Well guys, problem is solved. I really hate to admit what was wrong! I had moved this machine from a former location in shop and had not anchored it to floor. I had used it a few times on small items like drilling holes, but nothing big. I had always indicated the vise in before I did a key then leveled my shaft with a Starrett machinist level. I did the same with this set up. Now it just dawned on me yesterday what I did wrong! The Bridgeport was not level as I thought and although the vise was true, and the shaft was level, it was not parallel. Maybe at 66 now, things are beginning to slip a little. Sorry for the trouble guys, but I really appreciate your time and ideas. I know I threw a curve on this one. I will fix this problem next week. I think xalky is right, a 4-flute is better!  Thanks, Arky

- - - Updated - - -

NO, xalky, I meant a 2 flute. Guess I need another cup of coffee!


----------



## drs23 (Feb 8, 2014)

Good to hear you got it sorted. It's always the little things we overlook it seems.


----------



## Walltoddj (Feb 8, 2014)

Arky said:


> Well guys, problem is solved. I really hate to admit what was wrong! I had moved this machine from a former location in shop and had not anchored it to floor.

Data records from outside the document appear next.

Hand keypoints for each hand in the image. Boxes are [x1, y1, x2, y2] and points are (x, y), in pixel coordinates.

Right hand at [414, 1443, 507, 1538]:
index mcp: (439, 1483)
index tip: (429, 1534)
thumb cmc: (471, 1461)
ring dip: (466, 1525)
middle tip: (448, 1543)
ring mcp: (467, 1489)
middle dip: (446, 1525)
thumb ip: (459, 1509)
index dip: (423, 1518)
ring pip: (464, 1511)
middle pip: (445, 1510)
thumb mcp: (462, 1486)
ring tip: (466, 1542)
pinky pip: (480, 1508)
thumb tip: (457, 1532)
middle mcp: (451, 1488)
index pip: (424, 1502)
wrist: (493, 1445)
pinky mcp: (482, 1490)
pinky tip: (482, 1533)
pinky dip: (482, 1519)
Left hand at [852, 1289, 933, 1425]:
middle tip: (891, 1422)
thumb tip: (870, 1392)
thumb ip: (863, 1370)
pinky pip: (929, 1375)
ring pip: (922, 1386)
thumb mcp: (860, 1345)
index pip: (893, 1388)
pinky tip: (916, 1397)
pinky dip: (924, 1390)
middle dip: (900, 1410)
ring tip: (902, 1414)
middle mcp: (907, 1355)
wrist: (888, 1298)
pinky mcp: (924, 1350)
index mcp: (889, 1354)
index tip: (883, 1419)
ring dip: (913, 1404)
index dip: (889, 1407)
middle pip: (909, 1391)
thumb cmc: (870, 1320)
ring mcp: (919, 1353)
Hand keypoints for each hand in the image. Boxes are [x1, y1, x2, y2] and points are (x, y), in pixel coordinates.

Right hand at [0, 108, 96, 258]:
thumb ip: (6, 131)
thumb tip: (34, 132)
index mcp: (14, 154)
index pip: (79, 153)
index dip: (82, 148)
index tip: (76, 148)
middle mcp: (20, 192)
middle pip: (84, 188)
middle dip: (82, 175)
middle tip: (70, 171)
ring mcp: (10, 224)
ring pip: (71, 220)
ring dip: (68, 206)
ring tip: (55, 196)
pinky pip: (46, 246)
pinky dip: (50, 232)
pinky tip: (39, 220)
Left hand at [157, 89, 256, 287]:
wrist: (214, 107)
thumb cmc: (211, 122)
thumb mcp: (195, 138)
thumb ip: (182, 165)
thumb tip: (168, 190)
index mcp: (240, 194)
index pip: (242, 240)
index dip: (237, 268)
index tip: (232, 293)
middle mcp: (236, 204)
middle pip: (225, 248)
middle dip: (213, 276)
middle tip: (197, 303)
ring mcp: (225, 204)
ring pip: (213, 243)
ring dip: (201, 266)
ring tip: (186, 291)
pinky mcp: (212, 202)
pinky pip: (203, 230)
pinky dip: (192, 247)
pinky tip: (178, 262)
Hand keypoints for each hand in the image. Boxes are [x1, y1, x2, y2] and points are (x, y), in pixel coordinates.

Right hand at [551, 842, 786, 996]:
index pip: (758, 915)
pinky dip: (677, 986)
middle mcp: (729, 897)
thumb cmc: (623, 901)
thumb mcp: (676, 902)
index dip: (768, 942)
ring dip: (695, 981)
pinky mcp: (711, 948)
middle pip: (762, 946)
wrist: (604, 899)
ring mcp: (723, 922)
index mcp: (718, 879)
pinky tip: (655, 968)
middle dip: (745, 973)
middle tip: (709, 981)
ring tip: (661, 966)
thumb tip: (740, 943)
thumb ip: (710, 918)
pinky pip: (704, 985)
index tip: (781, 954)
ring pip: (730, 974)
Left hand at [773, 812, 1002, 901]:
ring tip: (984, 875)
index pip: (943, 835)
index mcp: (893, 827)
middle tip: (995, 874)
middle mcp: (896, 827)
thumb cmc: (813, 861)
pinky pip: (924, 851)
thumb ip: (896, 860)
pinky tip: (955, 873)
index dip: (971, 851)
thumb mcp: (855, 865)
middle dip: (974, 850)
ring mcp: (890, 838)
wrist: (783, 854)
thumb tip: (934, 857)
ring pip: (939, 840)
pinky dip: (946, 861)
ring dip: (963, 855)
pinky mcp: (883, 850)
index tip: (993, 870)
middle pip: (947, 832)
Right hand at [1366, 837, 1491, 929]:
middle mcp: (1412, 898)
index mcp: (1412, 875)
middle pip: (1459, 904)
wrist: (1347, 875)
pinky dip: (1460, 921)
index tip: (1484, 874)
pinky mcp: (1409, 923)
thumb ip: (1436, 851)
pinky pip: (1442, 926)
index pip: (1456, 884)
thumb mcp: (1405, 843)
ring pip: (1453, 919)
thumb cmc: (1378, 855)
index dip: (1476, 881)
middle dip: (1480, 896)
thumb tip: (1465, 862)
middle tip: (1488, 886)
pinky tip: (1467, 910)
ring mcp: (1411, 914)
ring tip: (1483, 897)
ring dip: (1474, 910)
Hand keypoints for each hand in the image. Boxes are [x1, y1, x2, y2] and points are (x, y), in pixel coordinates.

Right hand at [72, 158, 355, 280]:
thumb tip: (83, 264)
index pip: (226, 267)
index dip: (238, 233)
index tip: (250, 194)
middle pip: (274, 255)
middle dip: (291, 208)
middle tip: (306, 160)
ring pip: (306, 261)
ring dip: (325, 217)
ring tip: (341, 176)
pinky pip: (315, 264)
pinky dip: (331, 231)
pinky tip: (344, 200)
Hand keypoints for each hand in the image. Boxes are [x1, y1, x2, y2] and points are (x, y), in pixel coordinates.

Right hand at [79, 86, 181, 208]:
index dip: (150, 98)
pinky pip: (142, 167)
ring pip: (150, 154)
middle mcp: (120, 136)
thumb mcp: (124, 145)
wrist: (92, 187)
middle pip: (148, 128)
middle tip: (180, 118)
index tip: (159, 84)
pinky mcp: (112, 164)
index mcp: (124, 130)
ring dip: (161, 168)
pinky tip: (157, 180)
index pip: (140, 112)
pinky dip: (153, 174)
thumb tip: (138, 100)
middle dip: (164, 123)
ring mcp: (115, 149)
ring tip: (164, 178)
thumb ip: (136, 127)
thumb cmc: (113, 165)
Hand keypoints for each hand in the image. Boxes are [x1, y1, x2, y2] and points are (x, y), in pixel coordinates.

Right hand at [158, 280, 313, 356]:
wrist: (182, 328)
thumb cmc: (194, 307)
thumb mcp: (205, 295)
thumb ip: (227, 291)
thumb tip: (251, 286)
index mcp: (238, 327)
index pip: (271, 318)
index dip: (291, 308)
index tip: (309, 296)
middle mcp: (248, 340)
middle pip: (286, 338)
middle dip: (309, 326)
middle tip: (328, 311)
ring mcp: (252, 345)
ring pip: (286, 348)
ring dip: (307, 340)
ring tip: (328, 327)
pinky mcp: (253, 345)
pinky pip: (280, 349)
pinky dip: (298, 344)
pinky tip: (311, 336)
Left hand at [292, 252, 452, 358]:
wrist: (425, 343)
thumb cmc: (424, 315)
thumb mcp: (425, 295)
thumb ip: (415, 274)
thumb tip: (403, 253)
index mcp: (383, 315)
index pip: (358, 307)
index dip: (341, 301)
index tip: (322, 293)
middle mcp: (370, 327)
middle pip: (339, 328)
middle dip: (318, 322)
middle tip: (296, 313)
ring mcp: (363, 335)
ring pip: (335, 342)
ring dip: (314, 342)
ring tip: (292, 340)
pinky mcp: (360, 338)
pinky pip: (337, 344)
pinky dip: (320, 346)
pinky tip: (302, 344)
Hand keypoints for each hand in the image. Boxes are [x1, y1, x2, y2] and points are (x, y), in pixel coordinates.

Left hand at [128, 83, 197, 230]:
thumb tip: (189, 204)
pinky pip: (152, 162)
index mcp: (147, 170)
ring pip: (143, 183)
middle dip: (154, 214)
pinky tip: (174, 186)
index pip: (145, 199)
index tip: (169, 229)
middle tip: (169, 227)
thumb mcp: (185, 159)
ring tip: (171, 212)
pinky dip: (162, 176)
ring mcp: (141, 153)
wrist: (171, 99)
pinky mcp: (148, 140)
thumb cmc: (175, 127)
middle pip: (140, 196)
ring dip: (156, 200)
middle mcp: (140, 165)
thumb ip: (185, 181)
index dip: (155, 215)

I had used it a few times on small items like drilling holes, but nothing big. I had always indicated the vise in before I did a key then leveled my shaft with a Starrett machinist level. I did the same with this set up. Now it just dawned on me yesterday what I did wrong! The Bridgeport was not level as I thought and although the vise was true, and the shaft was level, it was not parallel. Maybe at 66 now, things are beginning to slip a little. Sorry for the trouble guys, but I really appreciate your time and ideas. I know I threw a curve on this one. I will fix this problem next week. I think xalky is right, a 4-flute is better!  Thanks, Arky
> 
> - - - Updated - - -
> 
> NO, xalky, I meant a 2 flute. Guess I need another cup of coffee!



I've never bothered with leaving my mills, I tram the table to get the head square and indicate the vise, now it doesn't matter if the part is tight in the vise. I may end up leveling them but at this point it works for me. Glad you found your problem and are able to fix it.


 hew: 		

Todd


----------